Mateng, bro! Tapi karena sudah kesepakatan, kami tetap melanjutkan perjalanan.
Melewati lorong-lorong bawah tanah juga. Yakin, ini serasa kayak nggak ada
jalan lain. Kotor dan becek. Melewati jembatan di bawah jembatan layang, nah
loh! Trus lewat tangga di pinggir kolong jembatan juga, aduh... pokoknya
bener-bener serasa jadi pelancong beneran deh, nyusup ke mana-mana.
Setelah bertanya ke beberapa orang, akhirnya sampai juga
kami di Danau Titiwangsa.
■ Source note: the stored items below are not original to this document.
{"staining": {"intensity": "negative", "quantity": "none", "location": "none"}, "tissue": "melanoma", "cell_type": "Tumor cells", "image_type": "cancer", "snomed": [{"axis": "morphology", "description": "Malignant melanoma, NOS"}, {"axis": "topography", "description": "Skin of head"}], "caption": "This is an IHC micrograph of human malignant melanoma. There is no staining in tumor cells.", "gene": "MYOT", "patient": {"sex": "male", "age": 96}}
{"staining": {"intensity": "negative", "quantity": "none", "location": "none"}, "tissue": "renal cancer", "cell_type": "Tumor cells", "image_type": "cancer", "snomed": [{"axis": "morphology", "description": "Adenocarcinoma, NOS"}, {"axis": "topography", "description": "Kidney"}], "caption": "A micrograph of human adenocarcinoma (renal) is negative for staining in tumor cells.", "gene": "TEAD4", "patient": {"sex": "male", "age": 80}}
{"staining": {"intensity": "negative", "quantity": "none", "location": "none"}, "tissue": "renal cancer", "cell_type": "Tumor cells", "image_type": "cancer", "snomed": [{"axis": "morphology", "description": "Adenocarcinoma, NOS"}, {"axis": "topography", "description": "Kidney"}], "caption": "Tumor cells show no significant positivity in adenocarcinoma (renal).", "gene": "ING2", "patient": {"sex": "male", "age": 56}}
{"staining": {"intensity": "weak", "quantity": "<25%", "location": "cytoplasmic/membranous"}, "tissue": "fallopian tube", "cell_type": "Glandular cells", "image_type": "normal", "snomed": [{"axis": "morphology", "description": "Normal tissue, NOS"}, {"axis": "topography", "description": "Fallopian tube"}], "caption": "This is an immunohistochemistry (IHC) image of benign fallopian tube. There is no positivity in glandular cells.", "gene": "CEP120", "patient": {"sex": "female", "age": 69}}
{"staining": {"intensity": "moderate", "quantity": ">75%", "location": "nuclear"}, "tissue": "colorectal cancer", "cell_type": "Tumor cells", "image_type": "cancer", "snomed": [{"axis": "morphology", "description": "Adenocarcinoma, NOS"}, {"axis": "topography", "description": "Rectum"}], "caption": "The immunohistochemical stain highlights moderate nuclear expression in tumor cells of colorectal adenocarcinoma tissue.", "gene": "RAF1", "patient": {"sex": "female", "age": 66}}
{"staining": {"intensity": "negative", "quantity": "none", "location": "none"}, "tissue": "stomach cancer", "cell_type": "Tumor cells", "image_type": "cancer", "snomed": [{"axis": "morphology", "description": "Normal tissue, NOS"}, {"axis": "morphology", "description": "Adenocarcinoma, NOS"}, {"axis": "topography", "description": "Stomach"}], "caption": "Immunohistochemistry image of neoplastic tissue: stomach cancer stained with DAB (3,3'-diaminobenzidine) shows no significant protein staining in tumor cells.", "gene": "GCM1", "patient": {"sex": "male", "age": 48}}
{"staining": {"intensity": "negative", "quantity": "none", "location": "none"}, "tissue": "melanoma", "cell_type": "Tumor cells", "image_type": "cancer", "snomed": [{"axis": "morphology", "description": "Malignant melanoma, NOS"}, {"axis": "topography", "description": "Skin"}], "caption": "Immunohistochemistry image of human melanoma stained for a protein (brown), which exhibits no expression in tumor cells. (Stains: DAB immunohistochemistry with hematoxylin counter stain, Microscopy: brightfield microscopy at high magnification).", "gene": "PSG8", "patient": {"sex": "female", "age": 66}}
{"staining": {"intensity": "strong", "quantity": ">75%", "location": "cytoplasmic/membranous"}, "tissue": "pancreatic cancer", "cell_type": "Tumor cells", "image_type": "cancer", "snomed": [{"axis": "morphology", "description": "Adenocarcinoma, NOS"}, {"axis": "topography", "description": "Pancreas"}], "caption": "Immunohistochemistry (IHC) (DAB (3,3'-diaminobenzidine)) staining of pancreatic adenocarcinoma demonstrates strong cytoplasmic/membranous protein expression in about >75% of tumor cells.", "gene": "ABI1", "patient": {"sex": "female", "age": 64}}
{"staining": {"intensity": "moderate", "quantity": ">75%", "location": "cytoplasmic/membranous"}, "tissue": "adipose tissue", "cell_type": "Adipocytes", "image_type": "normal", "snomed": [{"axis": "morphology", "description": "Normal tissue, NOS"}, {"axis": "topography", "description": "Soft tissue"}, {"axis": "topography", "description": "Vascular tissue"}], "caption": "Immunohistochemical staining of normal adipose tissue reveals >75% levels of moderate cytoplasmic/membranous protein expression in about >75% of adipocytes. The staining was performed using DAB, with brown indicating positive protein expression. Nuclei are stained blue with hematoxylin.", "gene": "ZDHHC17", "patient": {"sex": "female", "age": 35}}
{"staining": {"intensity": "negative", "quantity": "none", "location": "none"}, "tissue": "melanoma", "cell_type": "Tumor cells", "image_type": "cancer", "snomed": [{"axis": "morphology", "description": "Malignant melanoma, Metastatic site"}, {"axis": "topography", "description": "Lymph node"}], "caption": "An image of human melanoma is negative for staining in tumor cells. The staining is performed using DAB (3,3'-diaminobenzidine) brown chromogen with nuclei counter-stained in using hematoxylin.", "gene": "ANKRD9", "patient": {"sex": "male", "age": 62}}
Weish, bisa duduk dan istirahat di sana itu rasanya...
lega banget! Leganya kayak udah ketemu jodoh deh pokoknya.
Danau Titiwangsa di siang hari.
Habis itu makan
bekal roti chanay yang dibawain Selvie *thanks to Selvie. Dan makan roti tawar
yang kami bawa dari Indonesia. Setelah itu cari tempat buat rebahan—mengingat
badan udah pegel banget. Kita tiduran di rumput, deh. Paling enak kalau sore
emang. Bukan di siang bolong kayak gini. Tapi, lelah cukup terbayar dengan
pemandangan air danau yang menenangkan. Ada air mancurnya juga, loh! Andai air
mancurnya sampai darat, yakin udah maenan air deh aku karena saking panasnya,
ahahaha. Itu yang paling berkesan di Titiwangsa. Tak akan pernah terlupa. Akan
jadi kenangan yang paling memorable.
Sehabis dari danau Titiwangsa kami balik ke stesen Titiwangsa.
Ya. Jalan lagi! Badan udah loyo. Tapi kami harus melanjutkan perjalanan ke
destinasi selanjutnya. Baiklah, tak apa. Capeknya ditahan. Btw *selingan* pas
balik ke stesen ini aku dan Sari sempat kebingungan pas naik lift. Kita norak
banget. Dikiranya terjebak di dalam lift, karena liftnya nggak ngebuka lama
banget. Kita udah semi-panik. Eh ternyata, did
u know? Pintu keluarnya ada di belakang kita, bukan di depan. Ini pertama
kalinya kami tahu lift pintu depan-belakang gitu. Begitu keluar dari lift kami
sempat tertawa ngekek mengingat kebodohan kami, haha. :D
Sesampai di Chow Kit, tidak begitu banyak hal berkesan.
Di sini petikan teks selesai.